Even as many consumers move to digital channels for their everyday banking (and even for more complex financial transitions), these consumers continue to prefer a channel mix that includes digital and human components. This is a key advantage that traditional bricks-and-mortar banks will continue to have over digital-only banks, so they will want to leverage digital-human channel integration.
- PNC is following a digital-first approach outside of its footprint, supported by a very thin branch presence (“solution centers”) in selected markets. In a December 2019 interview at the Goldman Sachs U.S. Financial Services Conference, PNC’s CEO Bill Demchak claimed the bank has been “really surprised to the upside on how important those solution centers are…. We’ve accelerated the solution center build, and we’ll do more than we originally assumed.”
- Santander Bank’s planned digital bank is expected to operate initially within its footprint, so it will need to coordinate efforts with the bank’s branch channel (and avoid cannibalizing existing clients). In a November 2019 American Banker article, the bank said that the account-opening process will be entirely digital, but clients will be able to access accounts through the branch if they choose.

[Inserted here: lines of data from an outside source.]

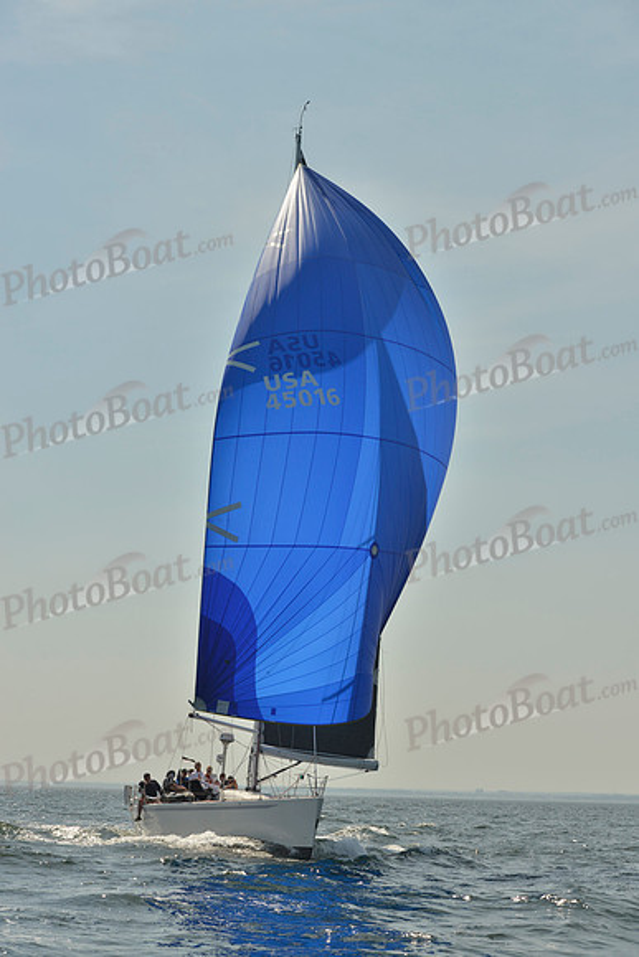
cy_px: 478
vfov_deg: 28.8
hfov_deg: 19.5
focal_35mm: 70
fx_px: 1862
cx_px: 320
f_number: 9
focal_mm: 70
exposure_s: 1/1250
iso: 200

Build a compelling customer experience.
Even for the most tech-savvy consumers, conducting their banking operations primarily through digital channels is a relatively new phenomenon. While consumers are attracted to the speed, ease and convenience of performing banking tasks online, they remain reluctant to fully commit to the digital channels for all their financial activities (e.g., acquiring new products and services, discussing sensitive financial matters). Banks can in part address this concern by providing the option to engage with the bank through a physical channel. Banks can also build consumer trust and engagement by providing a digital experience that incorporates user experience (UX) design, personal financial management (PFM) tools and content, as well as access to customer support via social media, phone and/or live chat. In a recent ABA Banking Journal article, John Rosenfield, president of Citizens Access, claimed that “designing an excellent customer experience was the highest priority” in creating a digital bank.